# Which polish angel product to try



## garage_dweller

I usually use Adams products on the focus and H2O guard n gloss does a lovely job. It’s nearly finished so fancy trying something else. 

Looking at polished angel rapidwaxx or high gloss. 

Thoughts?


Sent from my iPhone using Tapatalk


----------



## budgetplan1

You a coating, wax or sealant user?

Coating = Cosmic Spritz or High Gloss.
Wax or Sealant = Rapidwaxx or one of the Caranauba Arts sprays.


----------



## atbalfour

Agree with BudgetPlan1...

You can't really go wrong with any of their LSPs, they will all look great and bead like crazy. Which one you go for will depend on your base protection and what durability you are hoping to achieve.


----------



## garage_dweller

Wax or sealant ideally. I’m not that fussed about durability so looking at a something I could use as a drying aid. 

So highly gloss or rapidwaxx I think?

What’s the difference between the two?


Sent from my iPhone using Tapatalk


----------



## atbalfour

garage_dweller said:


> Wax or sealant ideally. I'm not that fussed about durability so looking at a something I could use as a drying aid.
> 
> So highly gloss or rapidwaxx I think?
> 
> What's the difference between the two?
> 
> Sent from my iPhone using Tapatalk


What is your base layer of protection or are you looking for this to go on bare paint?

If you are topping an existing wax or sealant consider either RapidWaxx or Carnuaba Arts colour charged spray waxes.

If you are topping a coating, Cosmic Spritz or High Gloss.

If you are applying to bare paint, Master Sealant and consider RapidWaxx to top this periodically.

All of the above but Master Sealant would be effective as a drying aid, Cosmic and High Gloss are more pricey so using on a regular basis may end up costing more.


----------



## garage_dweller

I had angelwax guardian on but used Adams strip wash then used Adams h20 guard and gloss. So have the option to use strip wash again and do a full decon or just put something on top of the guard n gloss 

I think rapidwaxx is probably the answer. 

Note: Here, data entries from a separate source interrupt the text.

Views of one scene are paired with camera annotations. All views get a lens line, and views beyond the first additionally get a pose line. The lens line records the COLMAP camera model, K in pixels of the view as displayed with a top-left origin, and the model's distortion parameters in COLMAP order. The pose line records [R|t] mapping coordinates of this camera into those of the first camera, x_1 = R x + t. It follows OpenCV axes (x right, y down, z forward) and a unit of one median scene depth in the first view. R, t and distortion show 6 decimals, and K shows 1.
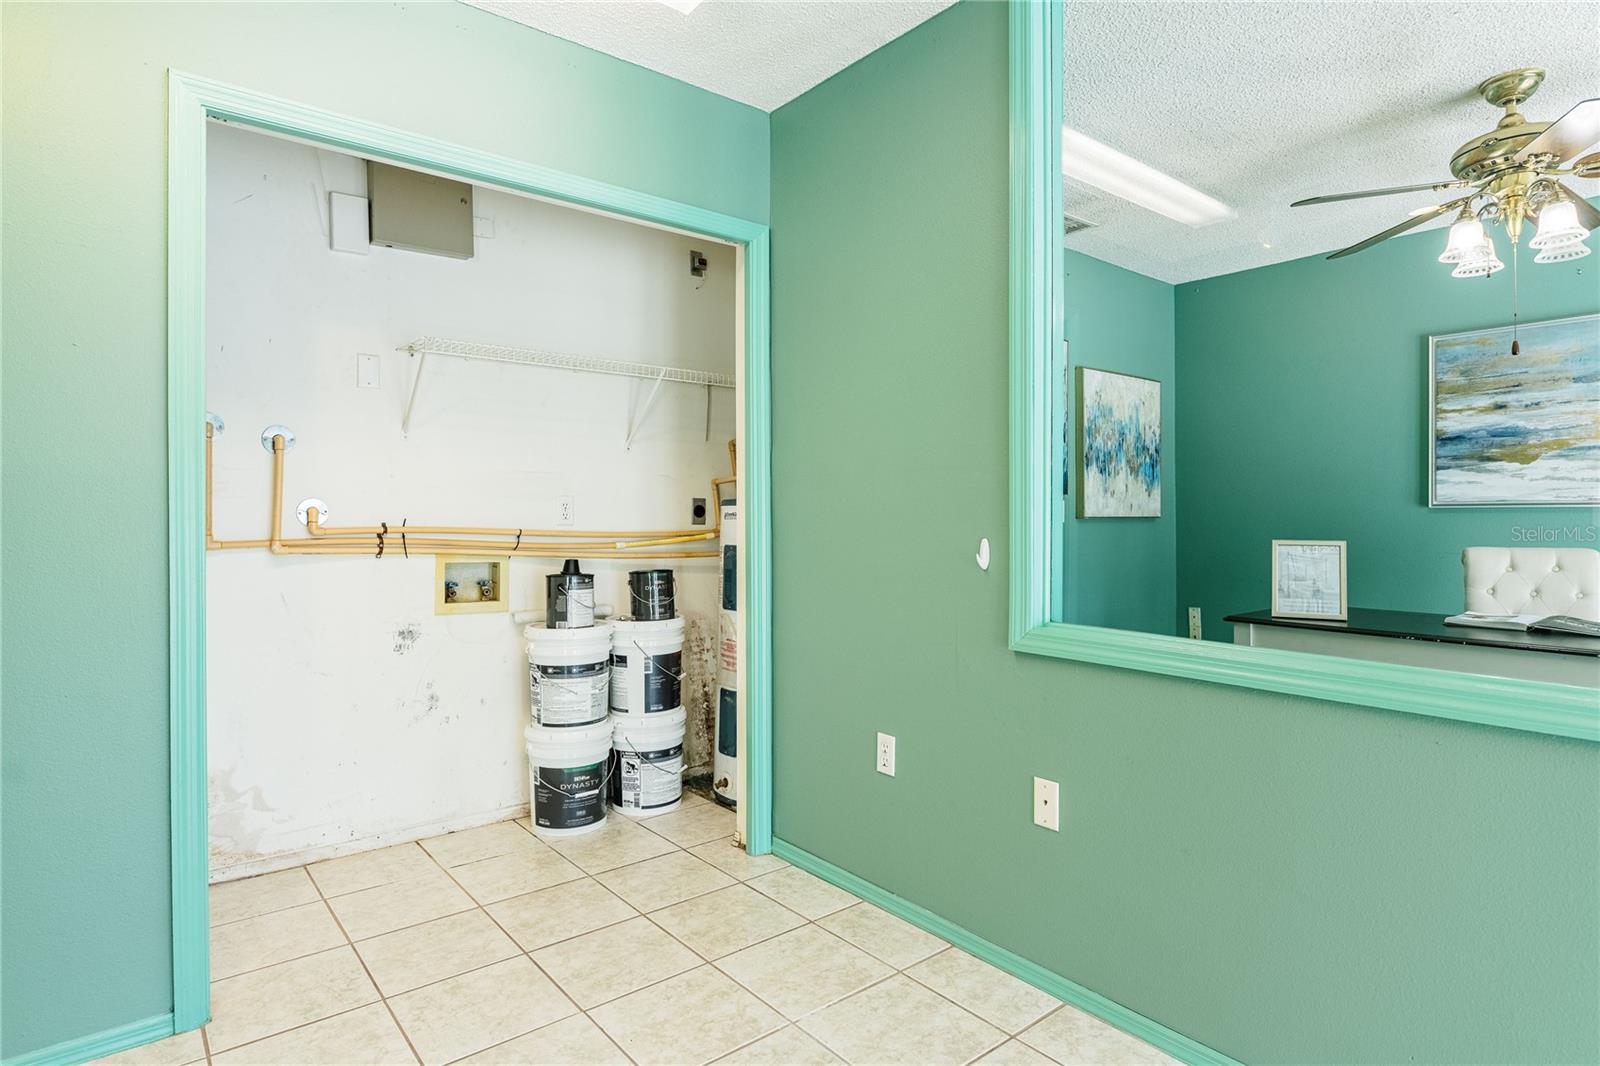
lens RADIAL K [[866.4, 0, 802.2], [0, 866.4, 524.7], [0, 0, 1]] dist [-0.006636, -0.001517]
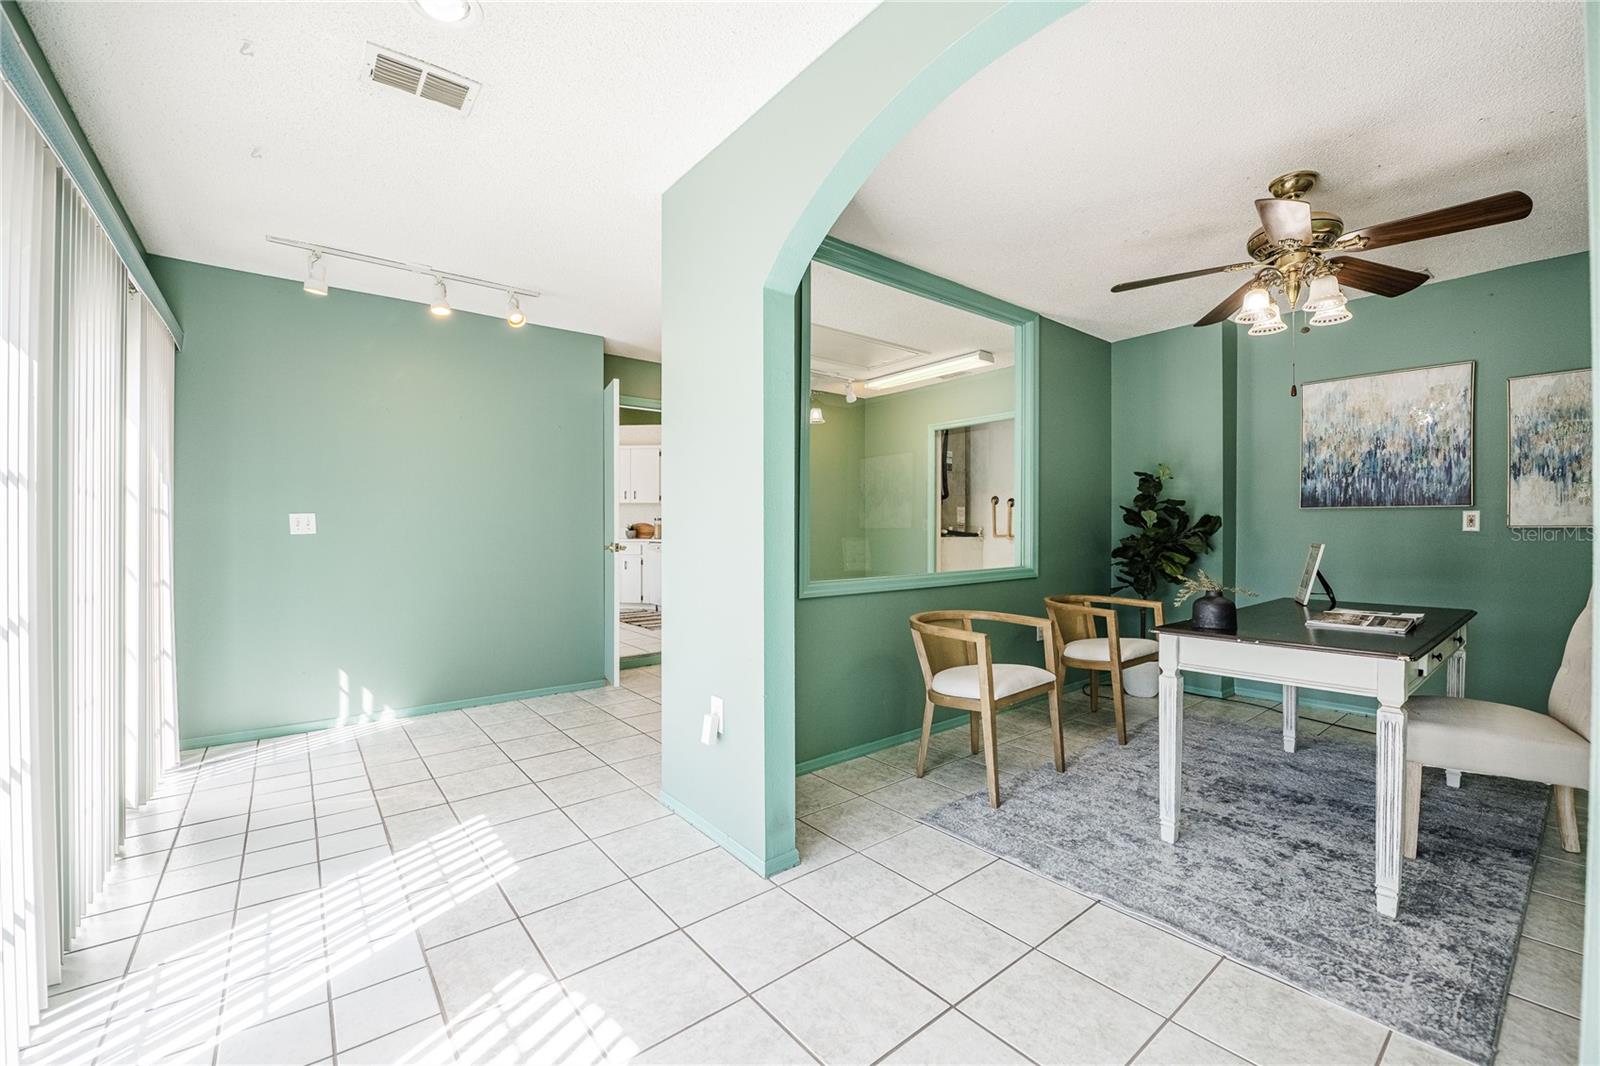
lens RADIAL K [[644.2, 0, 798.5], [0, 644.2, 528.4], [0, 0, 1]] dist [-0.004449, -0.001325]
pose [[-0.004208, 0.001131, -0.999991, 1.553291], [-0.006559, 0.999978, 0.001159, -0.002511], [0.999970, 0.006564, -0.004201, 0.244642]]
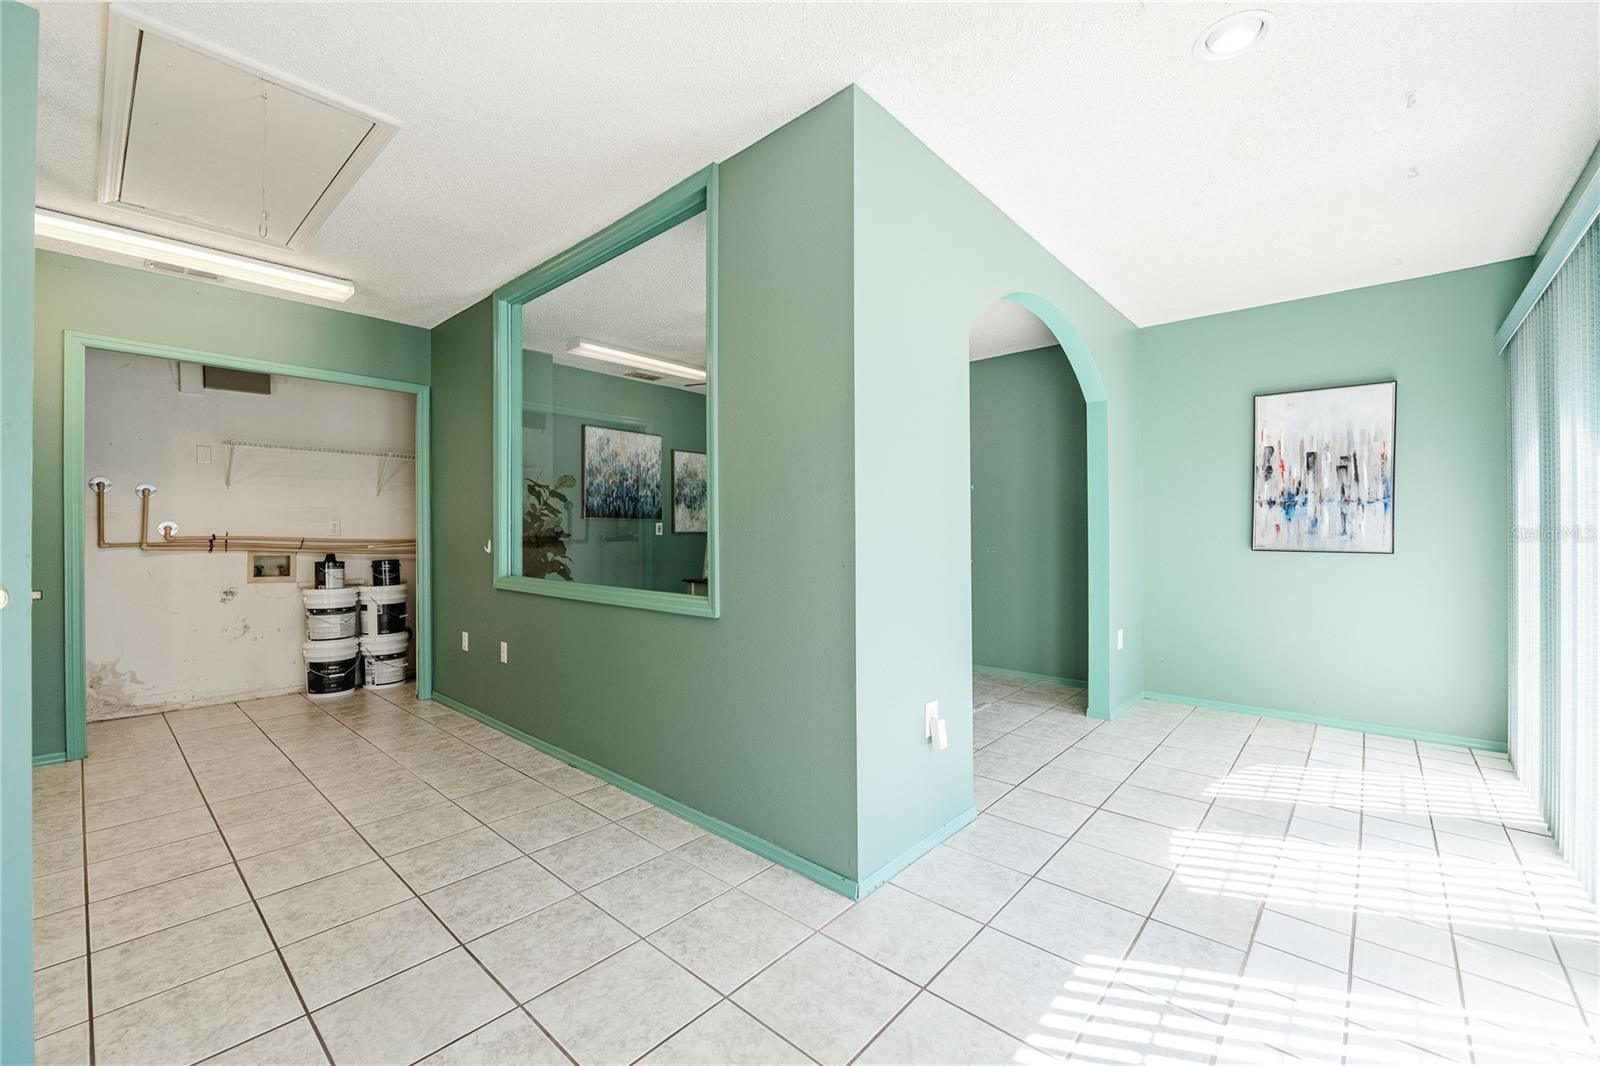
lens RADIAL K [[644.2, 0, 800.9], [0, 644.2, 538.2], [0, 0, 1]] dist [-0.004449, -0.001325]
pose [[0.986314, -0.001805, 0.164869, 0.522762], [0.002197, 0.999995, -0.002197, 0.011807], [-0.164864, 0.002529, 0.986313, -0.566293]]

Sent from my iPhone using Tapatalk


----------



## atbalfour

garage_dweller said:


> I had angelwax guardian on but used Adams strip wash then used Adams h20 guard and gloss. So have the option to use strip wash again and do a full decon or just put something on top of the guard n gloss
> 
> I think rapidwaxx is probably the answer.
> 
> Sent from my iPhone using Tapatalk


Have a look here for more info about it... the WaxMode channel is one of my favourites.


----------



## pt1

garage_dweller said:


> I had angelwax guardian on but used Adams strip wash then used Adams h20 guard and gloss. So have the option to use strip wash again and do a full decon or just put something on top of the guard n gloss
> 
> I think rapidwaxx is probably the answer.
> 
> Sent from my iPhone using Tapatalk


Rapidwaxx is really good, definitely worth go. It looks amazing on darker cars

Sent from my CLT-L09 using Tapatalk


----------



## James_R

I use Rapidwaxx on the Porsche, on top of Master Sealant.

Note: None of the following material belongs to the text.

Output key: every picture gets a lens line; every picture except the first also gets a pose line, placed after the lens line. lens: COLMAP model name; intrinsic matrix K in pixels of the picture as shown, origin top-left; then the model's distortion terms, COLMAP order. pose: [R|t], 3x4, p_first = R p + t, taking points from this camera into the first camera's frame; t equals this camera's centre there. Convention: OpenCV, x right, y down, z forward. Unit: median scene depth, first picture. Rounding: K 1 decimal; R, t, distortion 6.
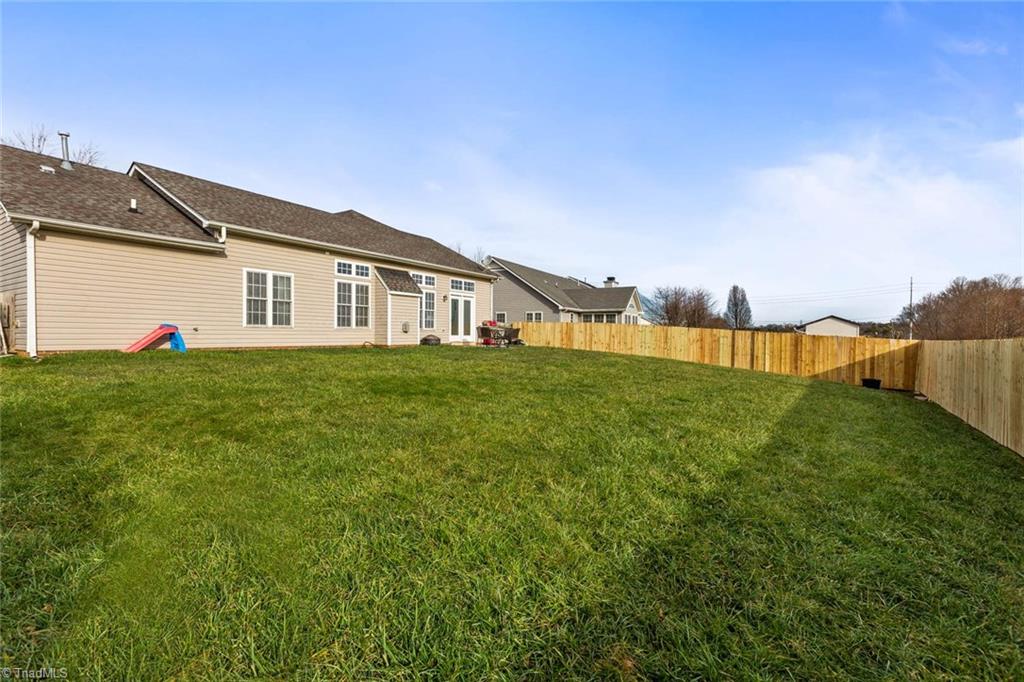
lens RADIAL K [[463.7, 0, 507.8], [0, 463.7, 338.4], [0, 0, 1]] dist [0.001330, 0.000093]
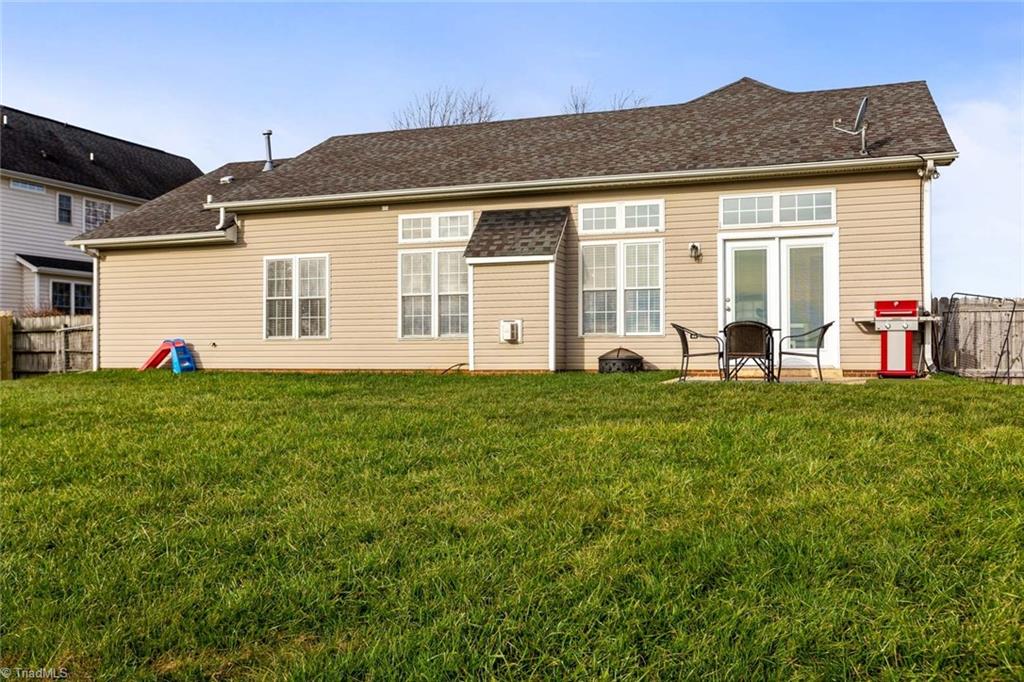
lens RADIAL K [[898.4, 0, 512.0], [0, 898.4, 341.0], [0, 0, 1]] dist [-0.004102, -0.001362]
pose [[0.237586, -0.023680, -0.971078, 0.818453], [-0.004551, 0.999665, -0.025490, 0.009547], [0.971356, 0.010476, 0.237398, 1.005350]]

Its beads ridiculously, goes on SO easily and spreads and buffs with no effort.
Leaves a fantastic glossy finish.

I also love the Carnauba Arts sealant sprays - the Black Wulfenite on a dark car is well worth trying, but a bit expensive.
You can make it last though, you don't need much per panel.

But yes, Rapidwaaxx sounds like the answer.
I've always got a bottle on the shelf.


----------



## atbalfour

How often are you using the rapidwaxx over Master Sealant?


----------



## James_R

atbalfour said:


> How often are you using the rapidwaxx over Master Sealant?

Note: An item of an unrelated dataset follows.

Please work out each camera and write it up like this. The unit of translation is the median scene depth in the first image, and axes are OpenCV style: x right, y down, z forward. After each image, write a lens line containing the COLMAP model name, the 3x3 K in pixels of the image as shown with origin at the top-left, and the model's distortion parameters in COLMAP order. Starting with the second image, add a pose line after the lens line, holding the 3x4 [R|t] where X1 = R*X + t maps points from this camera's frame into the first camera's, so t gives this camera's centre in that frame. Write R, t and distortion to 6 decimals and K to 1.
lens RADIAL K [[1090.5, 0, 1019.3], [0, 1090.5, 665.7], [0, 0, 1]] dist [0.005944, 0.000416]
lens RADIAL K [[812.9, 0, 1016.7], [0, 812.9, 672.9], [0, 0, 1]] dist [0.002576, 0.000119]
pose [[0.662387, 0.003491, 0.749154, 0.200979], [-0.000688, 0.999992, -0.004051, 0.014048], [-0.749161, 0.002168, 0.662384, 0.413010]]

The car only comes out in half decent weather so it doesn't very often get ditched, or need to be washed.

Usually tend to give it a 'treat' with Rapidwaxx every other wash maybe.

I was using it for a year or so, then moved onto my hybrid mix of 50:50 BSD/Megs Ultimate Quik Detailer which also leaves a great finish and beads nicely.

Just not as slick as Rapidwaxx which is why I've gone back to it.


----------



## beatty599

I recently tried High Gloss and put it onto of my Ceramic Coated cars ( CSL + Exo V4 then the other Carbon Collective Nero and Molecule), have to say I'm extremely pleased with High Gloss and will be trying more of their products in the future.


----------



## Gas head

as Budget plan says, one of the carnauba arts waxes


----------